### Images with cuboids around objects
"""
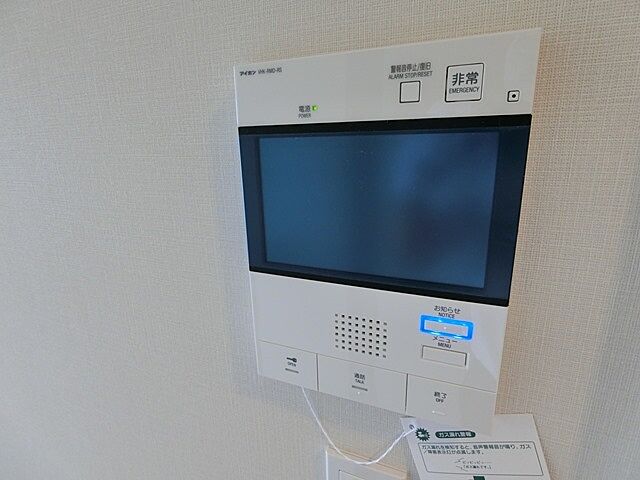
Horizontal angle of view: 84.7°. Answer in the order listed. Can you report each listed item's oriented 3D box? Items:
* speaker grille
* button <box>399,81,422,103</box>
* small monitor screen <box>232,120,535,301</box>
[{"bbox_3d":[0.030,0.070,0.256,0.039,0.029,0.004,5,16,22],"label":"speaker grille"},{"bbox_3d":[0.052,-0.086,0.203,0.011,0.011,0.003,5,16,22],"label":"button"},{"bbox_3d":[0.029,-0.021,0.234,0.183,0.109,0.010,5,16,22],"label":"small monitor screen"}]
"""
### Instructions to follow
Copy every line of text in the material above word for word, and leave the pictures out of your answer.

### Task answer
Horizontal angle of view: 84.7°. Answer in the order listed. Can you report each listed item's oriented 3D box? Items:
* speaker grille
* button <box>399,81,422,103</box>
* small monitor screen <box>232,120,535,301</box>
[{"bbox_3d":[0.030,0.070,0.256,0.039,0.029,0.004,5,16,22],"label":"speaker grille"},{"bbox_3d":[0.052,-0.086,0.203,0.011,0.011,0.003,5,16,22],"label":"button"},{"bbox_3d":[0.029,-0.021,0.234,0.183,0.109,0.010,5,16,22],"label":"small monitor screen"}]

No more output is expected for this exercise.